Rabieh felt a mixture of yearning and jealousy as the people in the video-some of whom he knew- danced and laughed to Pharrell’s “Happy”.
University students, old friends, children, and even manual laborers alike danced and clapped their hands with radiant, beaming faces. He missed Beirut and how it stank of borderline personality disorder: the country had been on the verge of collapse for as long as anybody could remember yet still it tried, often in vain, to put an image of strength and show off what little beauty it had left.
Nothing had changed since his departure; it had only been a month, after all.
He decided he’d had enough and shut the tab housing the video. He reopened Facebook on impulse-years of wasting time on the internet hammered that habit into him-and scanned his newsfeed.
A picture immediately caught his attention: a balcony view of a street in Beirut with two masked gunmen standing guard before a closed shop.
The hell? He thought as he opened two more tabs to get an idea of things. He punched in the addresses to local news agencies and was instantly greeted with, “Gunfire Heard in Beirut Neighborhood” and “Pro and Anti-Syrian Regime Gunmen Clash in Beirut Suburb”.
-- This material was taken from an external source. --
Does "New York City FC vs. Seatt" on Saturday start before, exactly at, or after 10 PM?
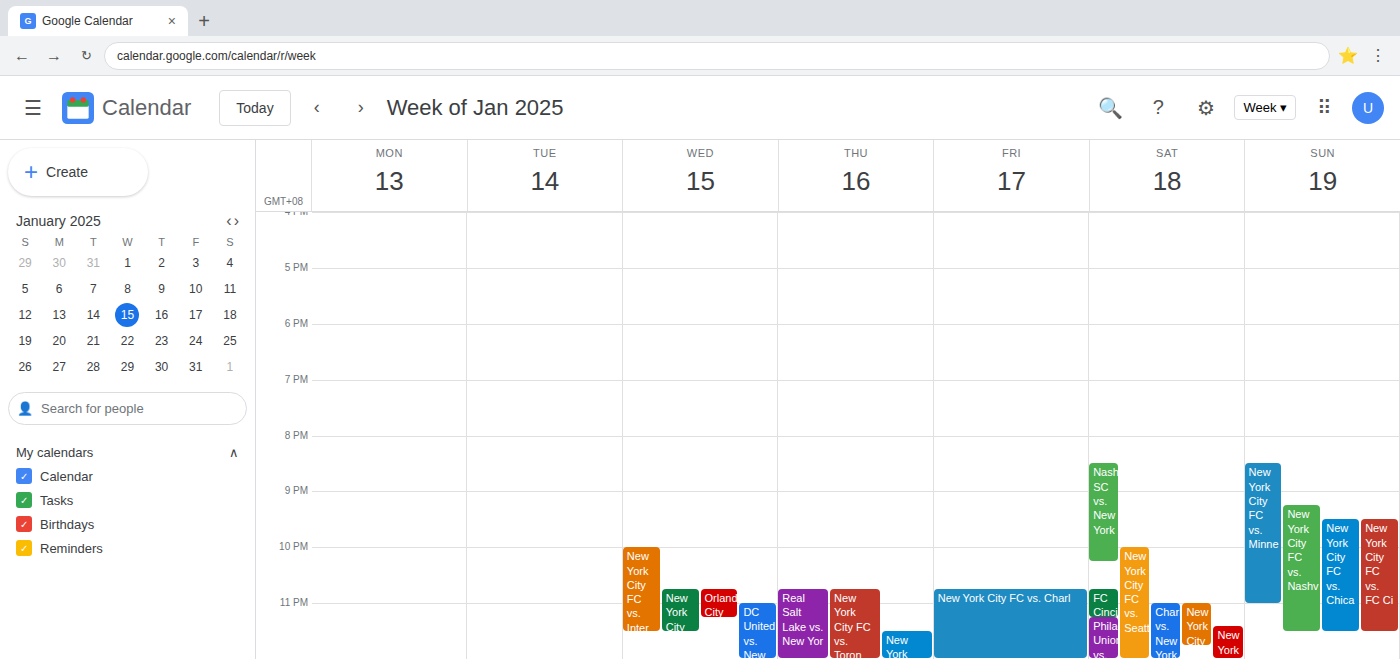
10:00 PM -- exactly at 10 PM, on the 10 PM line.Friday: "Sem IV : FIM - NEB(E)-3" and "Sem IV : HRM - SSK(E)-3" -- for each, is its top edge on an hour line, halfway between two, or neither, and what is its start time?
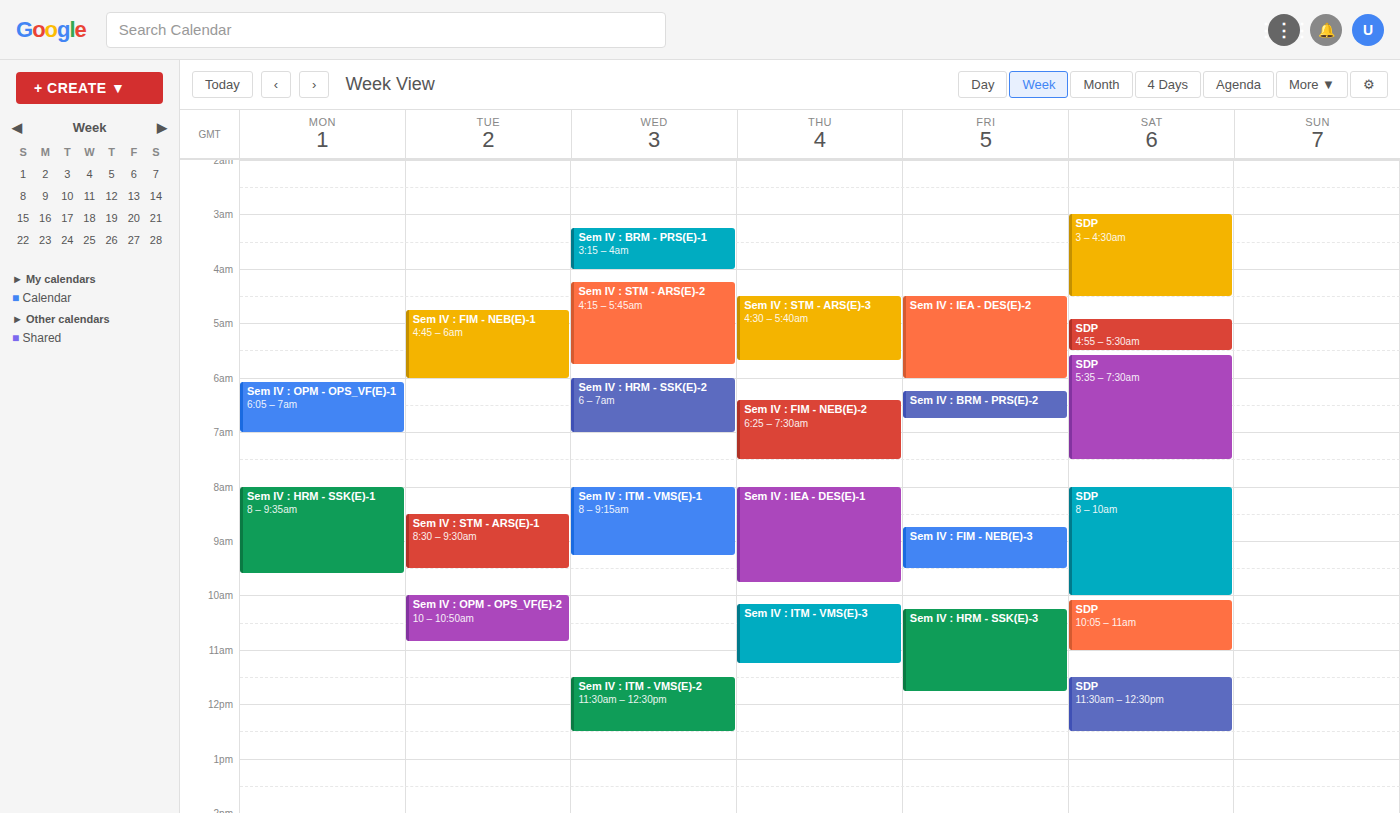
"Sem IV : FIM - NEB(E)-3": 8:45 AM, neither: three quarters of the way from the 8 AM line to the 9 AM line. "Sem IV : HRM - SSK(E)-3": 10:15 AM, neither: a quarter of the way from the 10 AM line to the 11 AM line.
Rabieh closed his eyes and exhaled deeply. Nothing had changed.
He thought back to the video and how happy the people in it seemed.
“It was all an act,” he told himself. Personal situations aside, the fact that they were still there-a good number of them unable to leave as easily as he did thanks to his dual nationality-automatically marked them as miserable at heart, only donning masks so that the rest of the world would be convinced to come and spend their money in Lebanon’s clubs and beaches.
And yet Rabieh had witnessed-hell, he’d taken part in-that damn-those-barbarians, devil-may-care attitude of partying all worries away. After all, wouldn’t dancing in that video if he had been asked to? Didn’t he miss that bizarre duality that governed the lives of him and everyone else in Lebanon?
He checked the time on his computer and read 3:10 AM on the display.
This isn’t the time for introspection, he thought. There’s always another time for that.
He prepared himself for bed and shut down his computer.
“Oh, home,” he sighed as he placed the computer to the side and tucked himself in.